▸ **Work task**: Every line that appears in the listing is to be set down verbatim.

_ _ _ _

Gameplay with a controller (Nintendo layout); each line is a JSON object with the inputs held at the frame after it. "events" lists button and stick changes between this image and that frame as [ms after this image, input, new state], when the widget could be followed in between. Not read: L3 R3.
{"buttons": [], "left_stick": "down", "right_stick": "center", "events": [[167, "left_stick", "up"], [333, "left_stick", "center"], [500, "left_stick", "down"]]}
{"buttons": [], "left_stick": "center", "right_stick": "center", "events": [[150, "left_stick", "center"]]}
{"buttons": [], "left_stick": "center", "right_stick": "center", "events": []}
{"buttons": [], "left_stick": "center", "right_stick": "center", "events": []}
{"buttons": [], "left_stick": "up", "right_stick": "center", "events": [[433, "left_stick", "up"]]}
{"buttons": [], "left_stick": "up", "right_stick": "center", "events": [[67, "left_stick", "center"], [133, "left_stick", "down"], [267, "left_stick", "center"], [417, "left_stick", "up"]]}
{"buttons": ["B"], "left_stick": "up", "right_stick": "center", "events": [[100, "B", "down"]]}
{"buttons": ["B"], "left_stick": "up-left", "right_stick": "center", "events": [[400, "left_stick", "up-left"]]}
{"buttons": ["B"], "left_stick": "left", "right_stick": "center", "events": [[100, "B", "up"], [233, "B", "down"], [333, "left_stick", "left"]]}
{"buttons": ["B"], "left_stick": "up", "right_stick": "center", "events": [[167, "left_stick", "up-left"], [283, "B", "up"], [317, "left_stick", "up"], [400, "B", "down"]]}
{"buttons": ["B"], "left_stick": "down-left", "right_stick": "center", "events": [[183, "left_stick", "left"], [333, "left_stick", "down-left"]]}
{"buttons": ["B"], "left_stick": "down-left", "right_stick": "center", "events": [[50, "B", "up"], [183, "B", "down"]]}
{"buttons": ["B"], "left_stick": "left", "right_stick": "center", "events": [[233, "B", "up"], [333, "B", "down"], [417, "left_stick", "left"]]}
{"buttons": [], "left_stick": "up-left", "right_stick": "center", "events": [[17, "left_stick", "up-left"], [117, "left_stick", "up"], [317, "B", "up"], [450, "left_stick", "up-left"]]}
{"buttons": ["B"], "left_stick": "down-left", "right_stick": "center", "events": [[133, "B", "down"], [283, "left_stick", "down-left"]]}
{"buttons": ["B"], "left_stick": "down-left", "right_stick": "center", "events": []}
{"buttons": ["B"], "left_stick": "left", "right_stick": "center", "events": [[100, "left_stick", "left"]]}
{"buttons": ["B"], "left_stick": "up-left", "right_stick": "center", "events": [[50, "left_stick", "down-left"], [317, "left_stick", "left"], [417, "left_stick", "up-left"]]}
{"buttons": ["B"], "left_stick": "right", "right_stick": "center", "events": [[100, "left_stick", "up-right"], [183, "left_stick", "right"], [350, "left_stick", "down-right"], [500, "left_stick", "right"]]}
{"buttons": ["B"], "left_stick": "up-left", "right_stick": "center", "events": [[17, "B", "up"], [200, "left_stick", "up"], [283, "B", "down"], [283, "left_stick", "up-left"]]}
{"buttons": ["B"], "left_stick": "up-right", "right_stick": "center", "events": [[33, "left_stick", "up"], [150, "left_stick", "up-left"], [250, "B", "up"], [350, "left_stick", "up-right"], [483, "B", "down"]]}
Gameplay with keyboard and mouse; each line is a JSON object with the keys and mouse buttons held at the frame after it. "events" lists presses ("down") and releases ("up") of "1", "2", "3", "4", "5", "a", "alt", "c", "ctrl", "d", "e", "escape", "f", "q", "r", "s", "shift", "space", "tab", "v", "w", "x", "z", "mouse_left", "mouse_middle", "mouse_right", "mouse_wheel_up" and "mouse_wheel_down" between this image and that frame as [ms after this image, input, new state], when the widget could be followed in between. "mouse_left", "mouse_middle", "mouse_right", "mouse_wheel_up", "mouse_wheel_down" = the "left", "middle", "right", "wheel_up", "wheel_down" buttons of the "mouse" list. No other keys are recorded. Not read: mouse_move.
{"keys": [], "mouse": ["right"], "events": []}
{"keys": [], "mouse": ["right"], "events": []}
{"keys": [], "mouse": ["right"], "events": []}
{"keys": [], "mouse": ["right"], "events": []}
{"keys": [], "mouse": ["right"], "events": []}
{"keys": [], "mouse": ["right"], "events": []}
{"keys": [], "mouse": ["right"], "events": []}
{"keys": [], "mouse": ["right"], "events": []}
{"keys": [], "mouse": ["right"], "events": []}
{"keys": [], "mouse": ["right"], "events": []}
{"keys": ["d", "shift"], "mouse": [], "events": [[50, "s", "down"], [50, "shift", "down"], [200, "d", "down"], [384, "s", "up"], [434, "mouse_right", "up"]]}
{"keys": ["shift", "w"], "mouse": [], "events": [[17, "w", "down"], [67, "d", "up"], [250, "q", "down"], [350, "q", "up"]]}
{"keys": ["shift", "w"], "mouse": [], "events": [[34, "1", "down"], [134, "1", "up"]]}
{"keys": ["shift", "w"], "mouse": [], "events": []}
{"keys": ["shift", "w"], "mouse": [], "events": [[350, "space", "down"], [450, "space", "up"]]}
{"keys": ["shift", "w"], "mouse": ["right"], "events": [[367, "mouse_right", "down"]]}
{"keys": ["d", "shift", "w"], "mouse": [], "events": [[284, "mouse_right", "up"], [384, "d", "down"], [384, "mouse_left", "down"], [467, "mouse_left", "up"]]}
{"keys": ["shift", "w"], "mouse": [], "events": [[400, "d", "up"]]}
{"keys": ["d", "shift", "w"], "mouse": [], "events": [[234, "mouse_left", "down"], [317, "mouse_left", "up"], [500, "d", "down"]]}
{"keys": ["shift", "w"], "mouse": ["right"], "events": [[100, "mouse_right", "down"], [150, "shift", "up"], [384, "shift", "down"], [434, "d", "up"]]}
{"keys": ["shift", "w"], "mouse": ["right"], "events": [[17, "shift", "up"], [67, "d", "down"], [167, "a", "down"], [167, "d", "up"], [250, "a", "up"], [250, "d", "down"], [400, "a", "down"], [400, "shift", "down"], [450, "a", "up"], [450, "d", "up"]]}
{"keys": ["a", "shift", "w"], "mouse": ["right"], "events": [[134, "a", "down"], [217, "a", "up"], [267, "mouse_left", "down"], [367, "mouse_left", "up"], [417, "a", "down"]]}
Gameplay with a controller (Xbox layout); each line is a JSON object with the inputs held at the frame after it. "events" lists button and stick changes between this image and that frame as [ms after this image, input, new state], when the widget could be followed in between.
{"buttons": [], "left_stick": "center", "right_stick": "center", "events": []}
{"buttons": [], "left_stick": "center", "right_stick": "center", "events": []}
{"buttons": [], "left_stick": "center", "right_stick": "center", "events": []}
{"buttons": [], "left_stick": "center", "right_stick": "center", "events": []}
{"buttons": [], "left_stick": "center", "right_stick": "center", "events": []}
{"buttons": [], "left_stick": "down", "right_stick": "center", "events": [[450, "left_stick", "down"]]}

_ _ _ _

▸ **Task solution**:
Gameplay with a controller (Nintendo layout); each line is a JSON object with the inputs held at the frame after it. "events" lists button and stick changes between this image and that frame as [ms after this image, input, new state], when the widget could be followed in between. Not read: L3 R3.
{"buttons": [], "left_stick": "down", "right_stick": "center", "events": [[167, "left_stick", "up"], [333, "left_stick", "center"], [500, "left_stick", "down"]]}
{"buttons": [], "left_stick": "center", "right_stick": "center", "events": [[150, "left_stick", "center"]]}
{"buttons": [], "left_stick": "center", "right_stick": "center", "events": []}
{"buttons": [], "left_stick": "center", "right_stick": "center", "events": []}
{"buttons": [], "left_stick": "up", "right_stick": "center", "events": [[433, "left_stick", "up"]]}
{"buttons": [], "left_stick": "up", "right_stick": "center", "events": [[67, "left_stick", "center"], [133, "left_stick", "down"], [267, "left_stick", "center"], [417, "left_stick", "up"]]}
{"buttons": ["B"], "left_stick": "up", "right_stick": "center", "events": [[100, "B", "down"]]}
{"buttons": ["B"], "left_stick": "up-left", "right_stick": "center", "events": [[400, "left_stick", "up-left"]]}
{"buttons": ["B"], "left_stick": "left", "right_stick": "center", "events": [[100, "B", "up"], [233, "B", "down"], [333, "left_stick", "left"]]}
{"buttons": ["B"], "left_stick": "up", "right_stick": "center", "events": [[167, "left_stick", "up-left"], [283, "B", "up"], [317, "left_stick", "up"], [400, "B", "down"]]}
{"buttons": ["B"], "left_stick": "down-left", "right_stick": "center", "events": [[183, "left_stick", "left"], [333, "left_stick", "down-left"]]}
{"buttons": ["B"], "left_stick": "down-left", "right_stick": "center", "events": [[50, "B", "up"], [183, "B", "down"]]}
{"buttons": ["B"], "left_stick": "left", "right_stick": "center", "events": [[233, "B", "up"], [333, "B", "down"], [417, "left_stick", "left"]]}
{"buttons": [], "left_stick": "up-left", "right_stick": "center", "events": [[17, "left_stick", "up-left"], [117, "left_stick", "up"], [317, "B", "up"], [450, "left_stick", "up-left"]]}
{"buttons": ["B"], "left_stick": "down-left", "right_stick": "center", "events": [[133, "B", "down"], [283, "left_stick", "down-left"]]}
{"buttons": ["B"], "left_stick": "down-left", "right_stick": "center", "events": []}
{"buttons": ["B"], "left_stick": "left", "right_stick": "center", "events": [[100, "left_stick", "left"]]}
{"buttons": ["B"], "left_stick": "up-left", "right_stick": "center", "events": [[50, "left_stick", "down-left"], [317, "left_stick", "left"], [417, "left_stick", "up-left"]]}
{"buttons": ["B"], "left_stick": "right", "right_stick": "center", "events": [[100, "left_stick", "up-right"], [183, "left_stick", "right"], [350, "left_stick", "down-right"], [500, "left_stick", "right"]]}
{"buttons": ["B"], "left_stick": "up-left", "right_stick": "center", "events": [[17, "B", "up"], [200, "left_stick", "up"], [283, "B", "down"], [283, "left_stick", "up-left"]]}
{"buttons": ["B"], "left_stick": "up-right", "right_stick": "center", "events": [[33, "left_stick", "up"], [150, "left_stick", "up-left"], [250, "B", "up"], [350, "left_stick", "up-right"], [483, "B", "down"]]}
Gameplay with keyboard and mouse; each line is a JSON object with the keys and mouse buttons held at the frame after it. "events" lists presses ("down") and releases ("up") of "1", "2", "3", "4", "5", "a", "alt", "c", "ctrl", "d", "e", "escape", "f", "q", "r", "s", "shift", "space", "tab", "v", "w", "x", "z", "mouse_left", "mouse_middle", "mouse_right", "mouse_wheel_up" and "mouse_wheel_down" between this image and that frame as [ms after this image, input, new state], when the widget could be followed in between. "mouse_left", "mouse_middle", "mouse_right", "mouse_wheel_up", "mouse_wheel_down" = the "left", "middle", "right", "wheel_up", "wheel_down" buttons of the "mouse" list. No other keys are recorded. Not read: mouse_move.
{"keys": [], "mouse": ["right"], "events": []}
{"keys": [], "mouse": ["right"], "events": []}
{"keys": [], "mouse": ["right"], "events": []}
{"keys": [], "mouse": ["right"], "events": []}
{"keys": [], "mouse": ["right"], "events": []}
{"keys": [], "mouse": ["right"], "events": []}
{"keys": [], "mouse": ["right"], "events": []}
{"keys": [], "mouse": ["right"], "events": []}
{"keys": [], "mouse": ["right"], "events": []}
{"keys": [], "mouse": ["right"], "events": []}
{"keys": ["d", "shift"], "mouse": [], "events": [[50, "s", "down"], [50, "shift", "down"], [200, "d", "down"], [384, "s", "up"], [434, "mouse_right", "up"]]}
{"keys": ["shift", "w"], "mouse": [], "events": [[17, "w", "down"], [67, "d", "up"], [250, "q", "down"], [350, "q", "up"]]}
{"keys": ["shift", "w"], "mouse": [], "events": [[34, "1", "down"], [134, "1", "up"]]}
{"keys": ["shift", "w"], "mouse": [], "events": []}
{"keys": ["shift", "w"], "mouse": [], "events": [[350, "space", "down"], [450, "space", "up"]]}
{"keys": ["shift", "w"], "mouse": ["right"], "events": [[367, "mouse_right", "down"]]}
{"keys": ["d", "shift", "w"], "mouse": [], "events": [[284, "mouse_right", "up"], [384, "d", "down"], [384, "mouse_left", "down"], [467, "mouse_left", "up"]]}
{"keys": ["shift", "w"], "mouse": [], "events": [[400, "d", "up"]]}
{"keys": ["d", "shift", "w"], "mouse": [], "events": [[234, "mouse_left", "down"], [317, "mouse_left", "up"], [500, "d", "down"]]}
{"keys": ["shift", "w"], "mouse": ["right"], "events": [[100, "mouse_right", "down"], [150, "shift", "up"], [384, "shift", "down"], [434, "d", "up"]]}
{"keys": ["shift", "w"], "mouse": ["right"], "events": [[17, "shift", "up"], [67, "d", "down"], [167, "a", "down"], [167, "d", "up"], [250, "a", "up"], [250, "d", "down"], [400, "a", "down"], [400, "shift", "down"], [450, "a", "up"], [450, "d", "up"]]}
{"keys": ["a", "shift", "w"], "mouse": ["right"], "events": [[134, "a", "down"], [217, "a", "up"], [267, "mouse_left", "down"], [367, "mouse_left", "up"], [417, "a", "down"]]}
Gameplay with a controller (Xbox layout); each line is a JSON object with the inputs held at the frame after it. "events" lists button and stick changes between this image and that frame as [ms after this image, input, new state], when the widget could be followed in between.
{"buttons": [], "left_stick": "center", "right_stick": "center", "events": []}
{"buttons": [], "left_stick": "center", "right_stick": "center", "events": []}
{"buttons": [], "left_stick": "center", "right_stick": "center", "events": []}
{"buttons": [], "left_stick": "center", "right_stick": "center", "events": []}
{"buttons": [], "left_stick": "center", "right_stick": "center", "events": []}
{"buttons": [], "left_stick": "down", "right_stick": "center", "events": [[450, "left_stick", "down"]]}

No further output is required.